Purification And Characterization Of A Novel Chitosanase From Metarhizium Guizhouense And Breeding For The High-yield Strains By Mutagensis

Chitosan and its N-acetylated analogue, chitin, are among the most abundant glycans in nature. Conservative estimates of the amount of crustacean shells produced worldwide fall in the range of 100×10³ metric tons per annum. Chitosanases are hydrolytic enzymes acting on chitosan, a polymer composed ofβ-(1→4)-linked glucosamine residues. Chitosanases find application in the generation of size-specific chitosan oligomers. Such oligomers and their derivatives possess biological properties, such as induction of callose, immunopotentiation and inhibition of growth of plant pathogens. Chitosanases are found in bacteria, fungi and plants. For furthermore use, It is necessary to find new source of chitosanases, simplify its purification, and breeding for the high-yield strains.We found a new source of chitosanase from Metarhizium guizhouense. We studied the chitosanase production under solid state fermentation, and separated it from crude enzyme with affinity chromatography and molecular sieving. Cross-linked chitosan resins adsorbed chitosanase from crude enzyme, then eluted with 5‰Cu²⁺. The eluting was dialyzed,concentrated and then separated by Superdex 75 chromatography. Under the optimal conditions, maximum chitosanase activity reached 83.09±2.9U/g dry medium when cultured for 120h.

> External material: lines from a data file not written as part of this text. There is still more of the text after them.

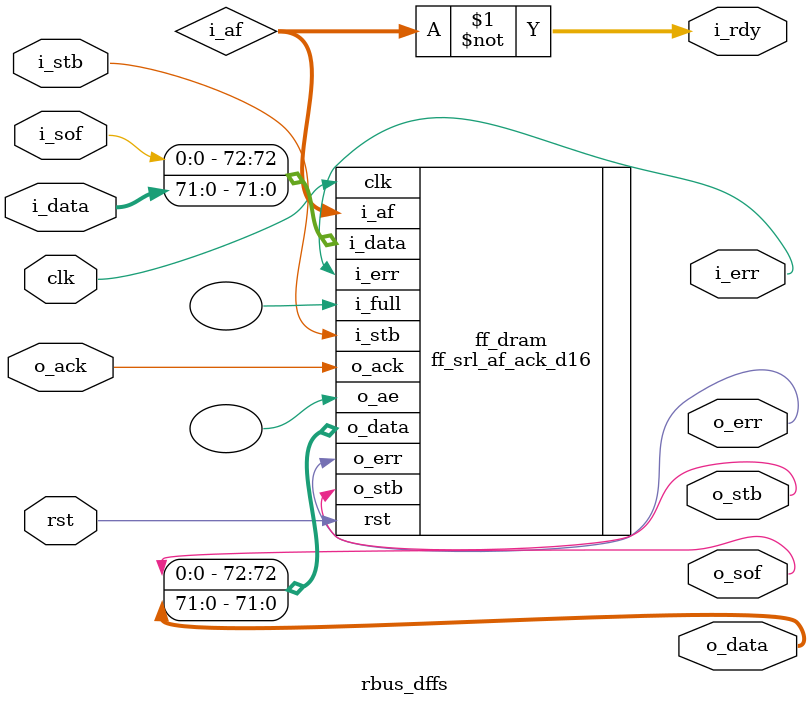
<source format=v>
`default_nettype none
`timescale 1ns / 1ns                            
//=============================================================================================
module rbus_dff
(      
input  wire  clk,   
input  wire           rst,   

input  wire           i_stb,
input  wire           i_sof,
input  wire   [71:0]  i_data,
output wire    [1:0]  i_rdy,
output wire           i_err,

output wire           o_stb,
output wire           o_sof,
output wire   [71:0]  o_data,
input  wire           o_ack,
output wire           o_err
);                                                                                             
//=============================================================================================   
wire [1:0] i_af;
ff_dram_af_ack_d32
#(
.WIDTH(73), 
.AF0LIMIT(6'd4),//4  zamiast 2 ze wzgledu na czasowki
.AF1LIMIT(6'd11) //11 zamiast 9 ze wzgledu na czasowki          
)   
ff_dram
(             
.clk    (clk),
.rst    (rst),
                 
.i_stb  (i_stb),  
.i_data ({i_sof, i_data}),
.i_af   (i_af),
.i_full (),
.i_err  (i_err),

.o_stb  (o_stb),
.o_ack  (o_ack),
.o_data ({o_sof, o_data}),
.o_ae   (),
.o_err  (o_err)
);     
assign i_rdy = ~i_af;
//=============================================================================================
endmodule



//=============================================================================================
module rbus_dffs
(      
input  wire  clk,   
input  wire           rst,   

input  wire           i_stb,
input  wire           i_sof,
input  wire   [71:0]  i_data,
output wire    [1:0]  i_rdy,
output wire           i_err,

output wire           o_stb,
output wire           o_sof,
output wire   [71:0]  o_data,
input  wire           o_ack,
output wire           o_err
);                                            
//=============================================================================================  
wire [1:0] i_af;  
`ifdef NO_SHIFT_REGS
ff_dram_af_ack_d16
`else	  
ff_srl_af_ack_d16
`endif            
#(
.WIDTH(73), 
.AF0LIMIT(6'd4),//4  zamiast 2 ze wzgledu na czasowki
.AF1LIMIT(6'd11) //11 zamiast 9 ze wzgledu na czasowki 
)   
ff_dram
(             
.clk    (clk),
.rst    (rst),
                 
.i_stb  (i_stb),  
.i_data ({i_sof, i_data}),
.i_af   (i_af),
.i_full (),   
.i_err  (i_err),

.o_stb  (o_stb),
.o_ack  (o_ack),
.o_data ({o_sof, o_data}), 
.o_ae   (),
.o_err  (o_err)
);             
assign i_rdy = ~i_af;
//=============================================================================================
endmodule
</source>
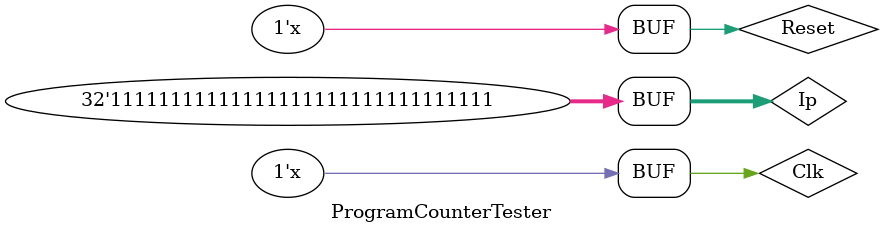
<source format=v>
`timescale 1ns / 1ps


module ProgramCounterTester;

	// Inputs
	reg [31:0] Ip;
	reg Reset;
	reg Clk;

	// Outputs
	wire [31:0] State;

	// Instantiate the Unit Under Test (UUT)
	ProgramCounter uut (
		.State(State), 
		.Ip(Ip), 
		.Reset(Reset), 
		.Clk(Clk)
	);

	initial begin
		// Initialize Inputs
		Ip = 0;
		Reset = 0;
		Clk = 0;
	
		// Wait 100 ns for global reset to finish
		#100;
      
		// Add stimulus here
		#20 Ip = ~ Ip;
		#20;
		

	end

   always #10 Clk = ~Clk;  
	always #20 Reset = ~Reset;
	
	initial begin 
	$monitor("Ip = %b, Reset = %b, Clk = %b, State = %b",Ip, Reset, Clk, State);
	end
	
      
endmodule


</source>
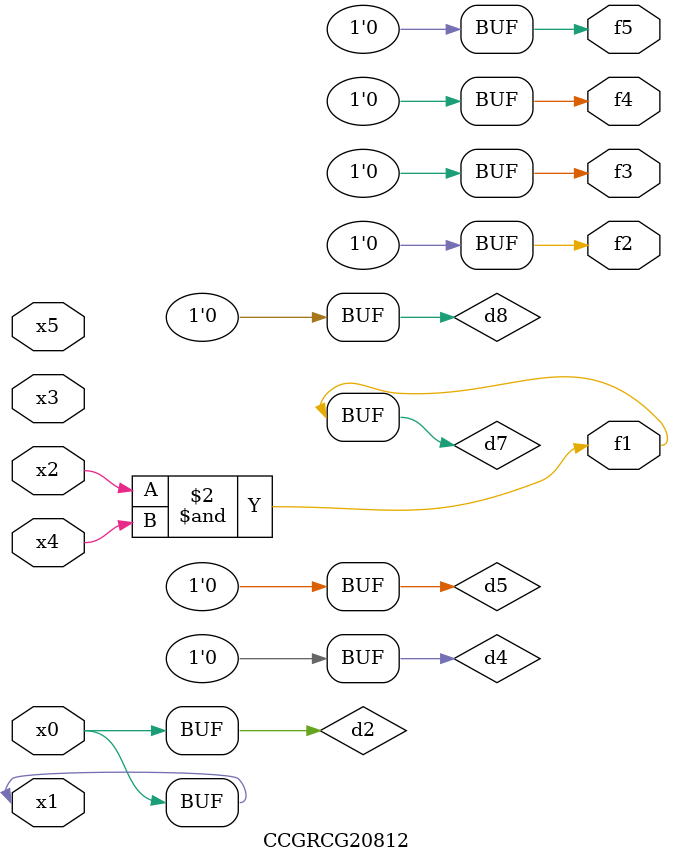
<source format=v>
module CCGRCG20812(
	input x0, x1, x2, x3, x4, x5,
	output f1, f2, f3, f4, f5
);

	wire d1, d2, d3, d4, d5, d6, d7, d8, d9;

	nand (d1, x1);
	buf (d2, x0, x1);
	nand (d3, x2, x4);
	and (d4, d1, d2);
	and (d5, d1, d2);
	nand (d6, d1, d3);
	not (d7, d3);
	xor (d8, d5);
	nor (d9, d5, d6);
	assign f1 = d7;
	assign f2 = d8;
	assign f3 = d8;
	assign f4 = d8;
	assign f5 = d8;
endmodule

</source>
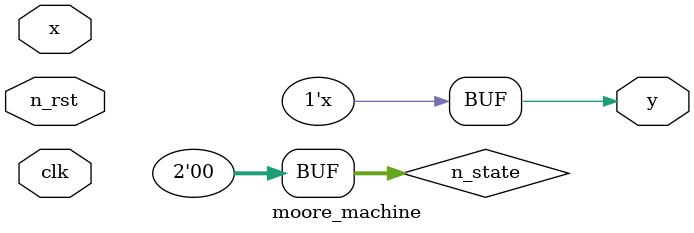
<source format=v>

module moore_machine(
    input clk,
    input n_rst,
    input x,
    output reg y      
);

reg [1:0] n_state;  // next state
reg [1:0] c_state;  // now state

always @(posedge clk or negedge n_rst) begin
    if (!n_rst) begin
        c_state <= 2'b0;
        y <= 1'b0;
    end

    else begin  // n_rst == 1
        c_state <= n_state;
        // y <= c_state;
    end
end

always @(x) begin
    y = n_state;
    case (n_state) 
        // x값에 따라 ? x = 0 일 때, 다음 상태 : x = 1 일 때, 다음 상태
        2'b00 : begin
            if (!x) begin
                n_state = 2'b01;
            end

            else begin
                n_state = 2'b00;
            end
        end

        2'b01 : begin
            if (!x) begin
                n_state = 2'b01;
            end

            else begin
                n_state = 2'b10;
            end
        end

        2'b10 : begin
            if (!x) begin
                n_state = 2'b10;
            end

            else begin
                n_state = 2'b11;
            end
        end

        2'b11 : begin
            if (!x) begin
                n_state = 2'b11;
            end

            else begin
                n_state = 2'b00;
            end
        end

        default : n_state = 2'b00;
    endcase
end

endmodule



/*
// 1bit moore machine.
module moore_machine (clk, rst, x, y);
    input clk;
    input rst;
    input x;

    output reg y;

    reg c_state;  // now state
    reg n_state;  // next state

    always @(posedge clk or negedge rst) begin
        if (!rst) begin
            c_state <= 1'b0;
        end

        else begin
            c_state <= n_state;
        end
    end


    always @(c_state, x) begin
        y = c_state;
        case (c_state)  // case : now state 
            1'b0:   // c_state = 0
                if (x) begin // x = 1
                    n_state = 1'b1;
                end

                else  begin // x = 0
                    n_state = 1'b0;
                end

            1'b1:   // c_state = 1
                if (x) begin // x = 1
                    n_state = 1'b0;
                end

                else begin // x = 0
                    n_state = 1'b1;
                end

            default: begin  // 실패시 next state = 0, y = 0
                n_state = 1'b0;
            end

        endcase
    end
endmodule
*/
</source>
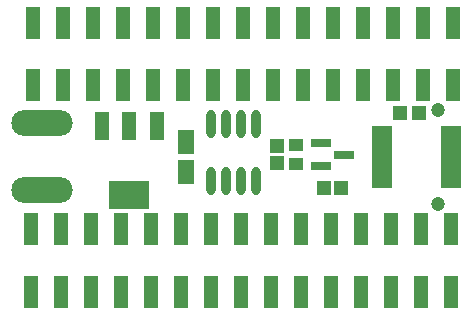
<source format=gts>
%FSTAX25Y25*%
%MOIN*%
%SFA1B1*%

%IPPOS*%
%ADD42R,0.045400X0.047370*%
%ADD43R,0.065090X0.025720*%
%ADD44R,0.135950X0.092650*%
%ADD45R,0.045400X0.092650*%
%ADD46R,0.057210X0.078870*%
%ADD47O,0.031620X0.094610*%
%ADD48R,0.045400X0.045400*%
%ADD49R,0.045400X0.045400*%
%ADD50R,0.047370X0.043430*%
%ADD51R,0.067060X0.031620*%
%ADD52O,0.204850X0.086740*%
%ADD53R,0.048160X0.106420*%
%ADD54C,0.047370*%
%LNnano_rf_shied1_pcb1-1*%
%LPD*%
G54D42*
X0229921Y0463779D03*
X0236221D03*
G54D43*
X0223819Y0458169D03*
Y045561D03*
Y0453051D03*
Y0450492D03*
Y0447933D03*
Y0445374D03*
Y0442815D03*
Y0440256D03*
X0247047Y0458169D03*
Y045561D03*
Y0453051D03*
Y0450492D03*
Y0447933D03*
Y0445374D03*
Y0442815D03*
Y0440256D03*
G54D44*
X0139764Y0436614D03*
G54D45*
X0130709Y0459449D03*
X0139764D03*
X0148819D03*
G54D46*
X0158661Y0444095D03*
Y0454331D03*
G54D47*
X0181909Y0460236D03*
X0176909D03*
X0171909D03*
X0166909D03*
X0181909Y0441339D03*
X0176909D03*
X0171909D03*
X0166909D03*
G54D48*
X0188976Y0452953D03*
Y0447047D03*
G54D49*
X0210433Y0438976D03*
X0204527D03*
G54D50*
X0195276Y045315D03*
Y044685D03*
G54D51*
X020374Y045374D03*
Y044626D03*
X0211221Y045D03*
G54D52*
X011063Y046063D03*
Y0438189D03*
G54D53*
X0107Y0425085D03*
X0117D03*
X0127D03*
X0137D03*
X0147D03*
X0157D03*
X0167D03*
X0177D03*
X0187D03*
X0197D03*
X0207D03*
X0217D03*
X0227D03*
X0237D03*
X0247D03*
Y0404341D03*
X0237D03*
X0227D03*
X0217D03*
X0207D03*
X0197D03*
X0187D03*
X0177D03*
X0167D03*
X0157D03*
X0147D03*
X0137D03*
X0127D03*
X0117D03*
X0107D03*
X01075Y0493872D03*
X01175D03*
X01275D03*
X01375D03*
X01475D03*
X01575D03*
X01675D03*
X01775D03*
X01875D03*
X01975D03*
X02075D03*
X02175D03*
X02275D03*
X02375D03*
X02475D03*
Y0473128D03*
X02375D03*
X02275D03*
X02175D03*
X02075D03*
X01975D03*
X01875D03*
X01775D03*
X01675D03*
X01575D03*
X01475D03*
X01375D03*
X01275D03*
X01175D03*
X01075D03*
G54D54*
X024252Y0433391D03*
Y0464808D03*
M02*
</source>
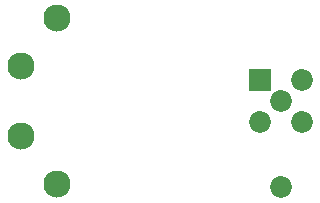
<source format=gbr>
%TF.GenerationSoftware,Altium Limited,Altium Designer,23.10.1 (27)*%
G04 Layer_Color=16711935*
%FSLAX45Y45*%
%MOMM*%
%TF.SameCoordinates,CB7B006E-185E-4101-8BB4-968F6143B1B3*%
%TF.FilePolarity,Negative*%
%TF.FileFunction,Soldermask,Bot*%
%TF.Part,Single*%
G01*
G75*
%TA.AperFunction,ComponentPad*%
%ADD13C,1.85000*%
%ADD14R,1.85000X1.85000*%
%ADD23C,2.30000*%
D13*
X2900000Y570000D02*
D03*
Y1300000D02*
D03*
X3076776Y1476776D02*
D03*
X2723224Y1123224D02*
D03*
X3076776D02*
D03*
D14*
X2723224Y1476776D02*
D03*
D23*
X1000000Y600000D02*
D03*
X700000Y1000000D02*
D03*
Y1600000D02*
D03*
X1000000Y2000000D02*
D03*
%TF.MD5,c6ff38f27cc68e3619aaf7fbcd7e88df*%
M02*

</source>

The chitosanase was purified, and the enzyme activity was 43.52% of original activity. The specific activity of purified enzyme reached 106.39U/mg. The chitosanase had a molecular mass of 50.3kD. The enzyme showed a maximum activity at 50℃in pH 4.0. It was stable below 50℃and pH 5.0-7.0. Kinetic parameter Km was 2.718g/L. The chitosanase activity was strongly inhibited by Hg²⁺; also markedly inhibited by Mn²⁺,Mg²⁺,Zn²⁺,Fe³⁺,Ag⁺; but it was activiated by Cu²⁺. The chitosanase is a kind of glycoprotein, it contains about 26.33% of carbohydrate. The most susceptible substrate of the enzyme was 90% deacetylated colloid chitosan.We carried out UV & LiCl as mutagensis treatment to study the effectiveness of increasing the productivity of chitosanase producing strain Metarhizium guizhouense. By this mean, mutant Y0320 was obtained, and its productivity of chitosanase was increased by 600% over the parent strain.Furthermore, the ingredients of culture media were optimized. Many influencing factors and fermentation conditions were studied, such as carbon/nitrogen sources, chitosan, and so on. And then by designed orthogonal experiments, an optimum culture medium was established.